-- START --

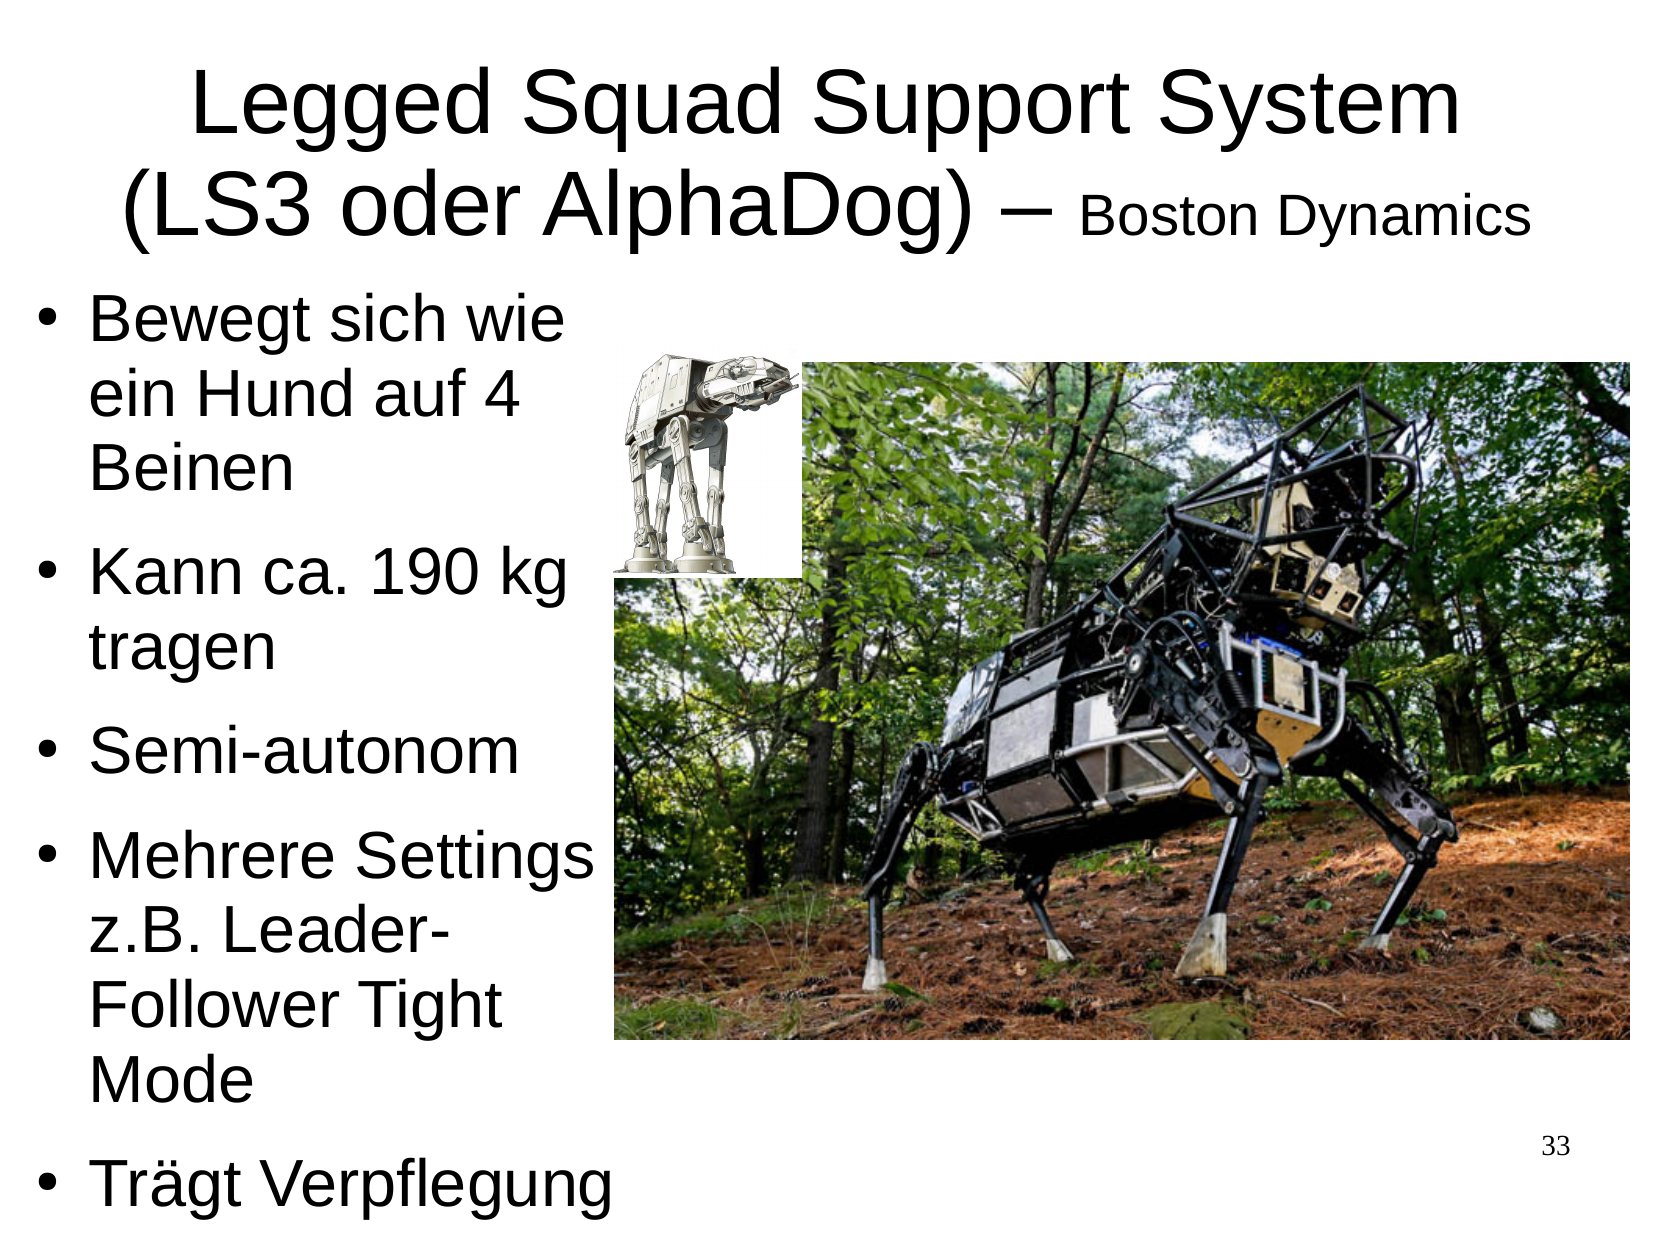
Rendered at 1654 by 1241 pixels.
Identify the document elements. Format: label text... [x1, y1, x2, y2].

title Legged Squad Support System (LS3 oder AlphaDog) – Boston Dynamics [82, 49, 1571, 257]
picture [610, 344, 1630, 1040]
list Bewegt sich wie ein Hund auf 4 Beinen Kann ca. 190 kg tragen Semi-autonom Mehrere Settings z.B. Leader-Follower Tight Mode Trägt Verpflegung [17, 280, 650, 1222]
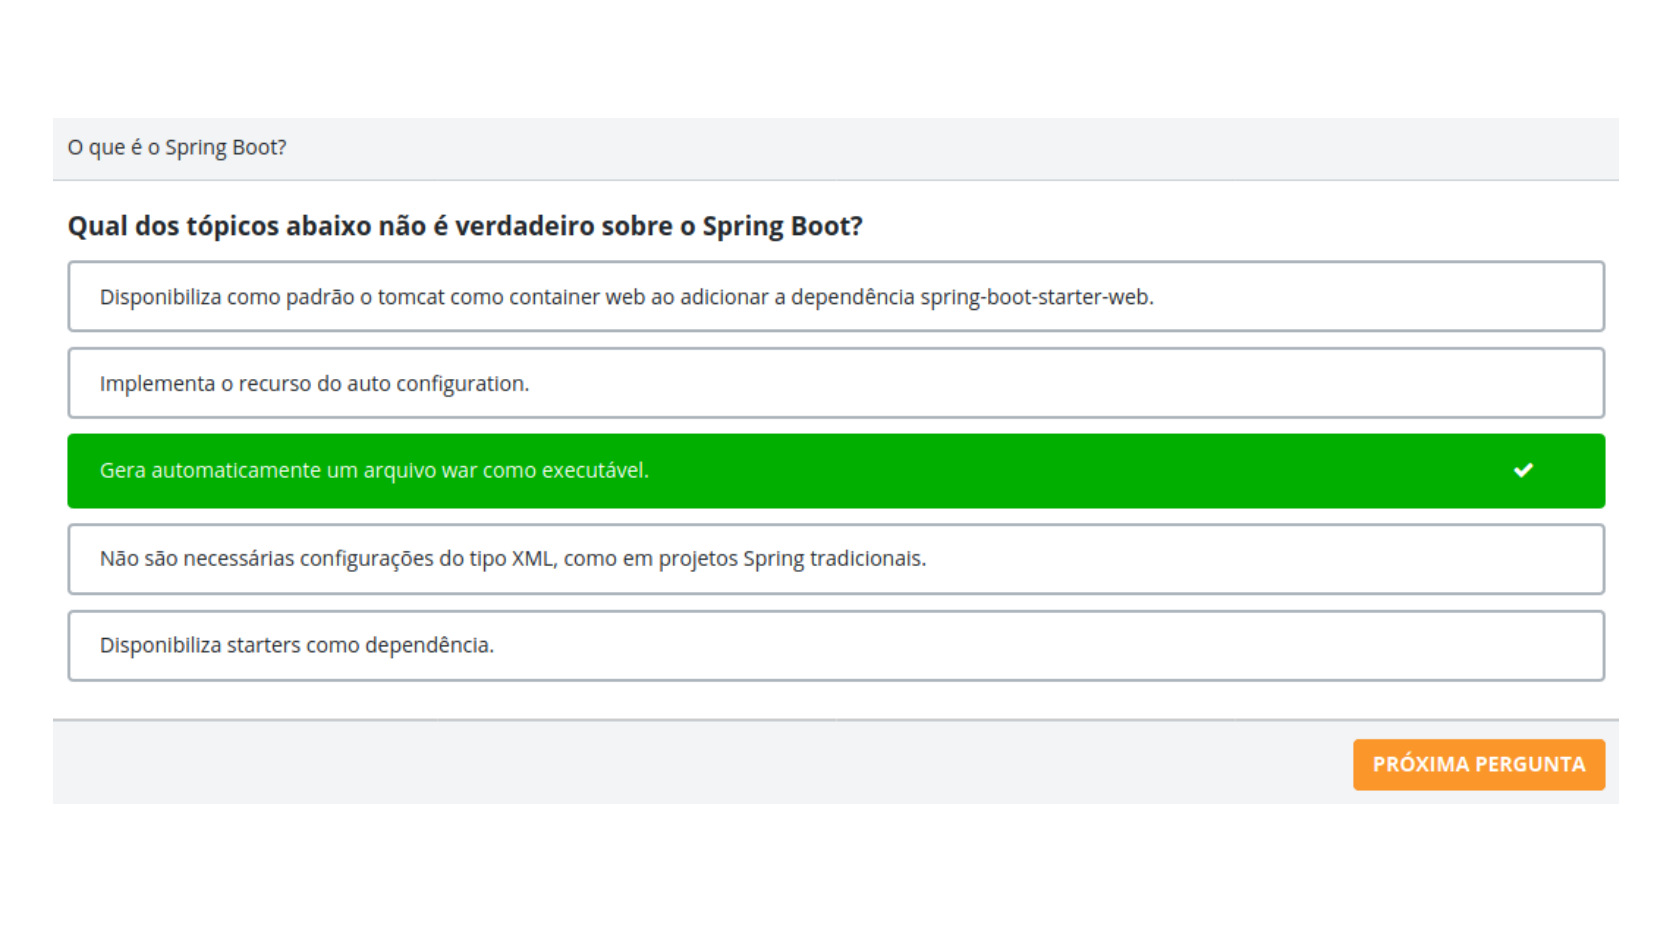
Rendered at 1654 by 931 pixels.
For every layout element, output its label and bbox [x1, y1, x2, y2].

picture [53, 118, 1619, 804]
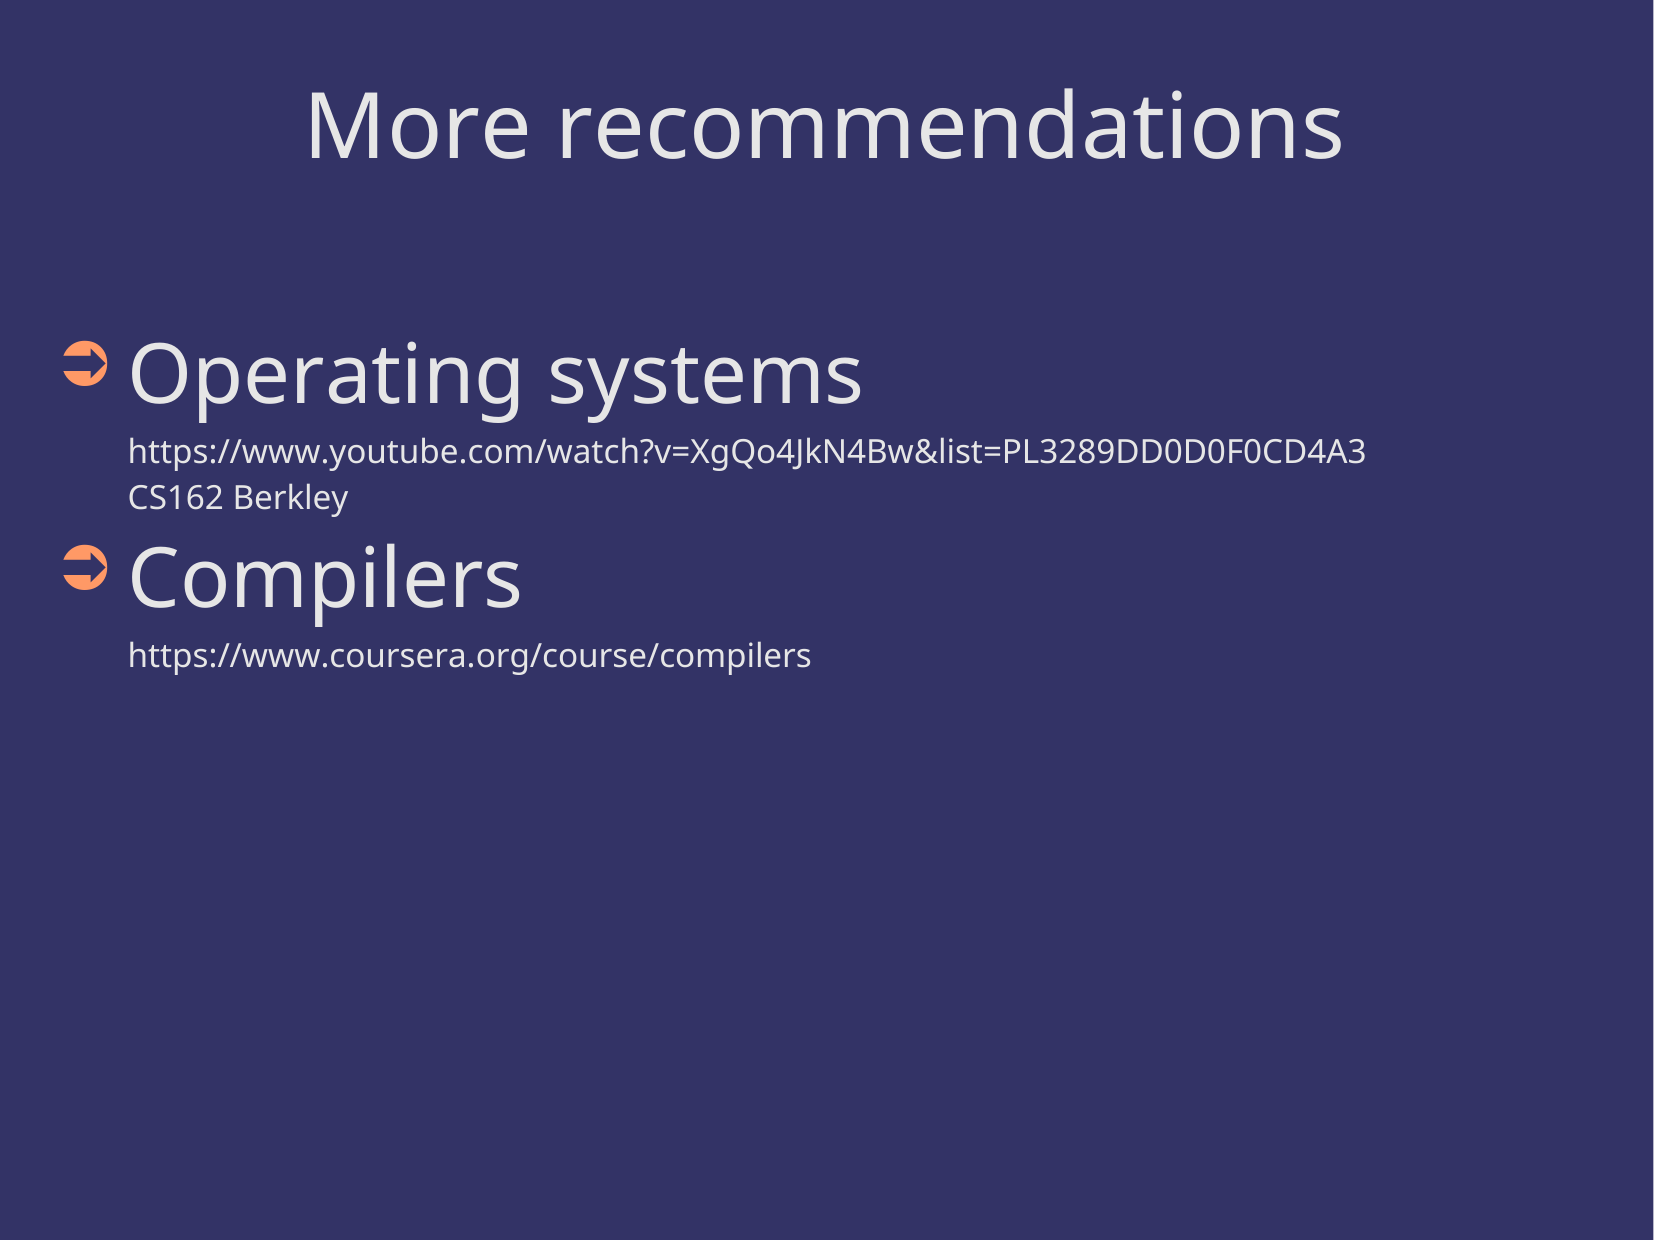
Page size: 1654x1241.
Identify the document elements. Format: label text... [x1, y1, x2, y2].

list Operating systems https://www.youtube.com/watch?v=XgQo4JkN4Bw&list=PL3289DD0D0F0CD4A3 CS162 Berkley Compilers https://www.coursera.org/course/compilers [45, 315, 1606, 1035]
title More recommendations [45, 19, 1606, 227]
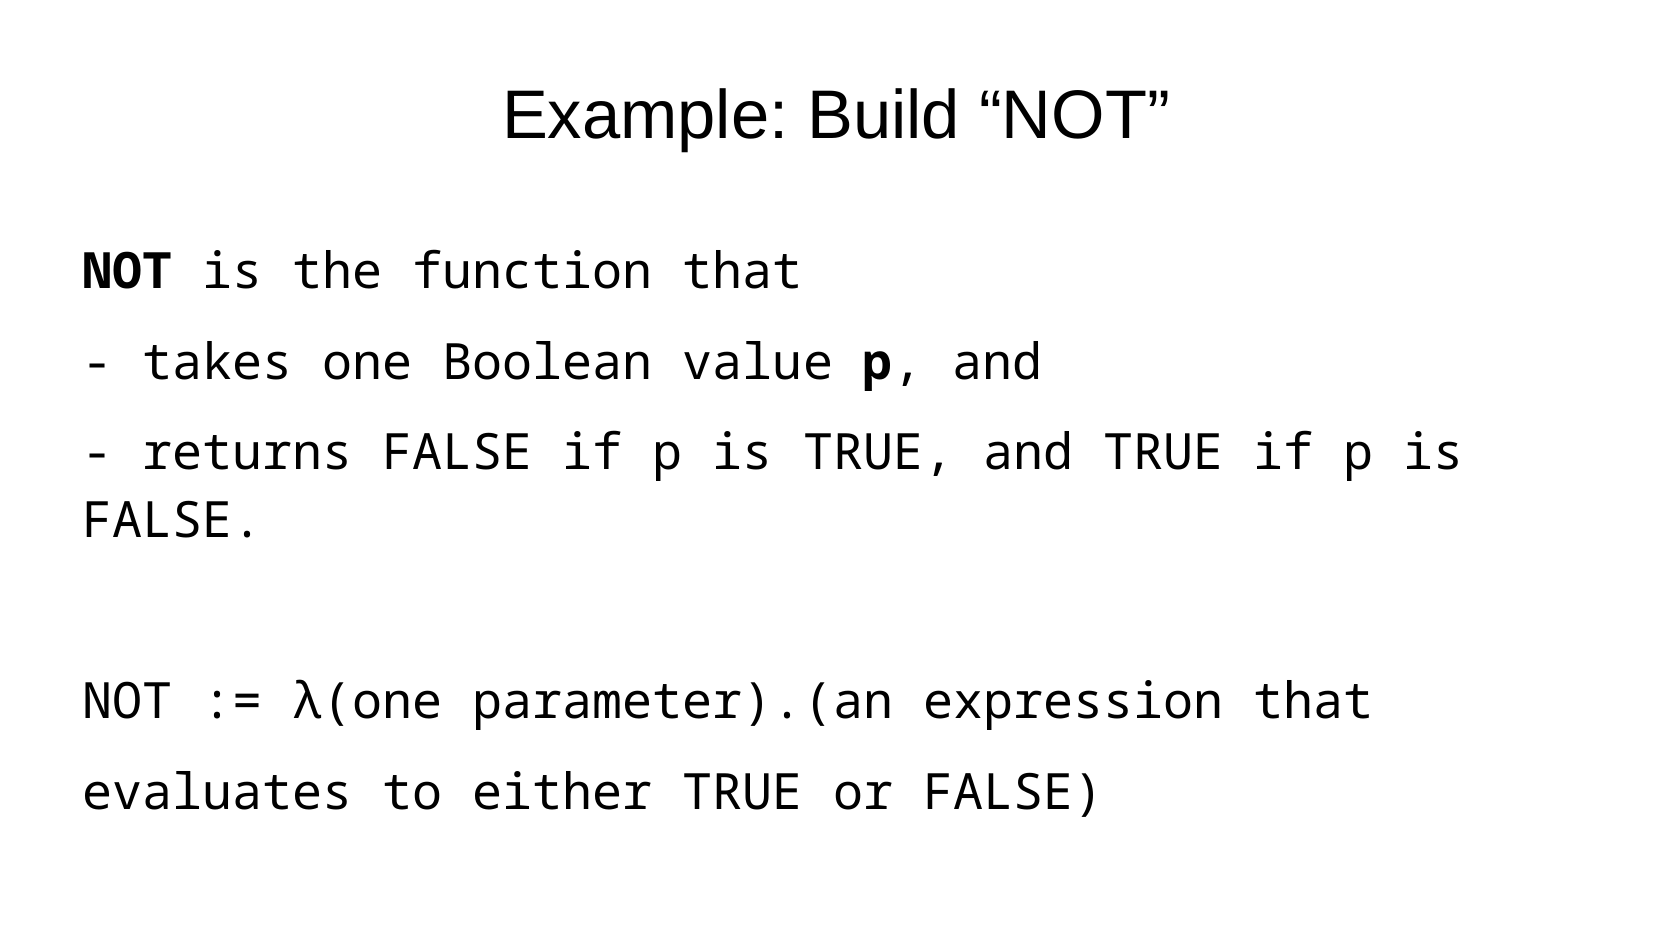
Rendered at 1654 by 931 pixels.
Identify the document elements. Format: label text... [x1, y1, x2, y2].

list NOT is the function that - takes one Boolean value p, and - returns FALSE if p is TRUE, and TRUE if p is FALSE. NOT := λ(one parameter).(an expression that evaluates to either TRUE or FALSE) [82, 235, 1571, 697]
title Example: Build “NOT” [82, 37, 1571, 193]
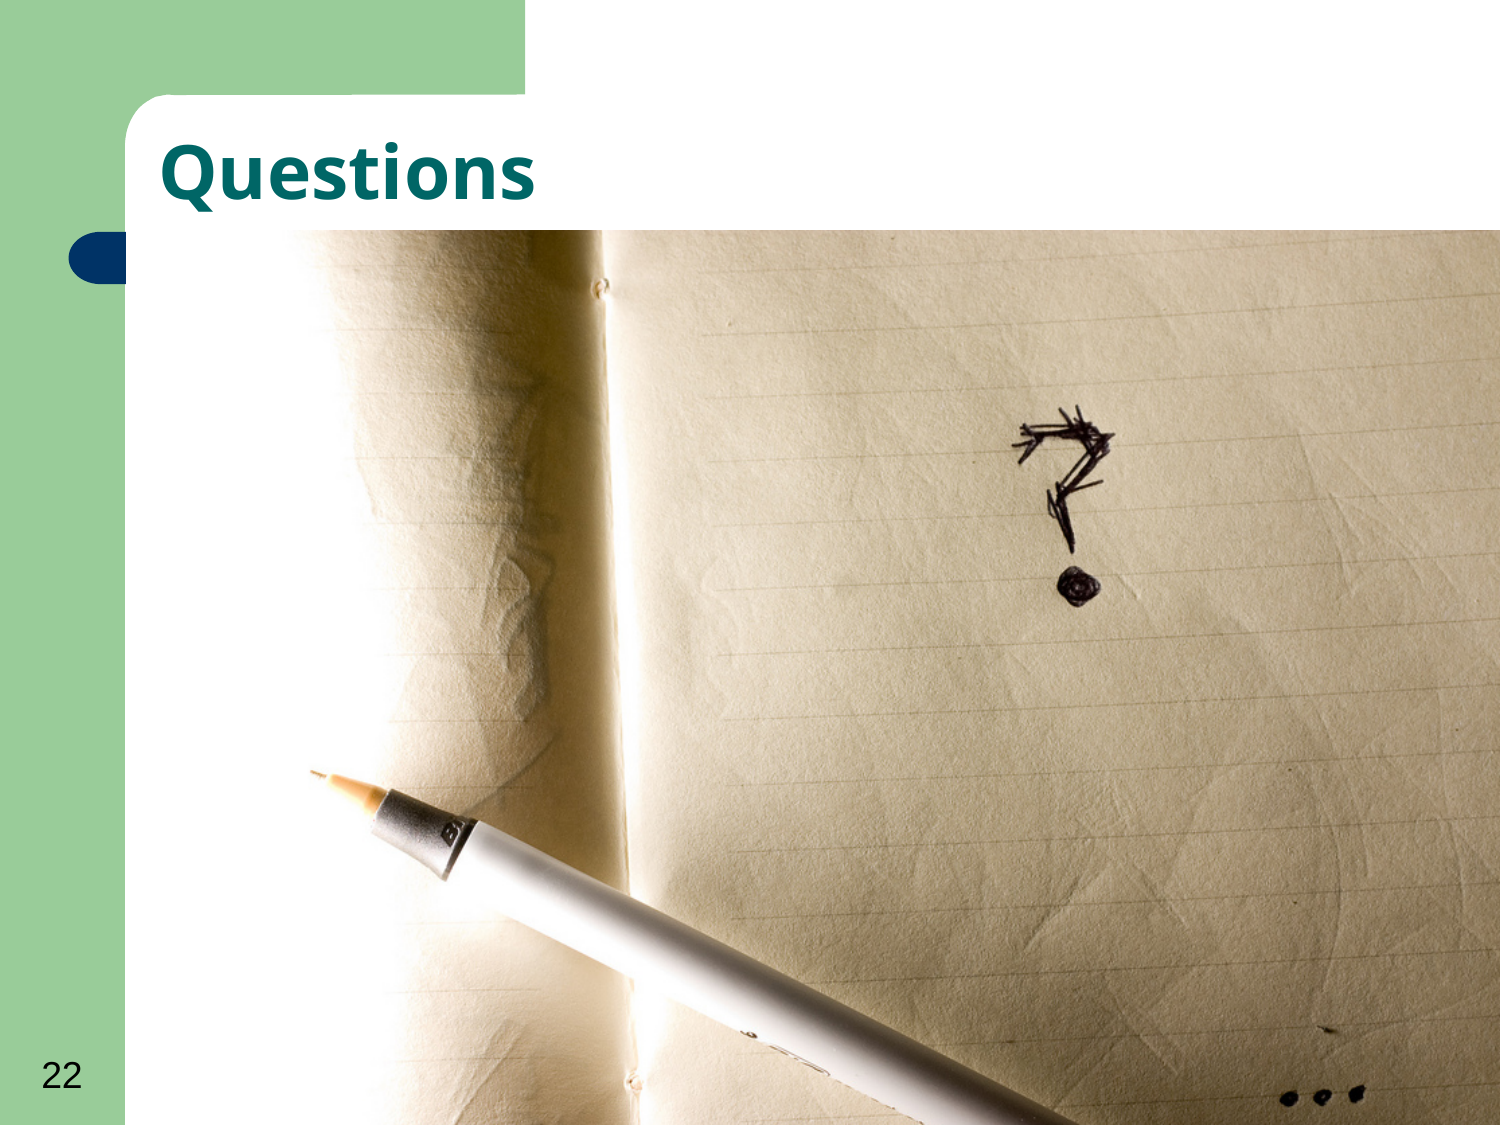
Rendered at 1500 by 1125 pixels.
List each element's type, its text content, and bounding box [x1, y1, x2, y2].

title Questions [143, 109, 1427, 224]
picture [126, 230, 1500, 1125]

-- END --

Retype the material from the line containing "Rendered at 1500 by 1125 pixels." through the last line of the material, keeping every character unchanged.

Rendered at 1500 by 1125 pixels.
List each element's type, its text content, and bounding box [x1, y1, x2, y2].

title Questions [143, 109, 1427, 224]
picture [126, 230, 1500, 1125]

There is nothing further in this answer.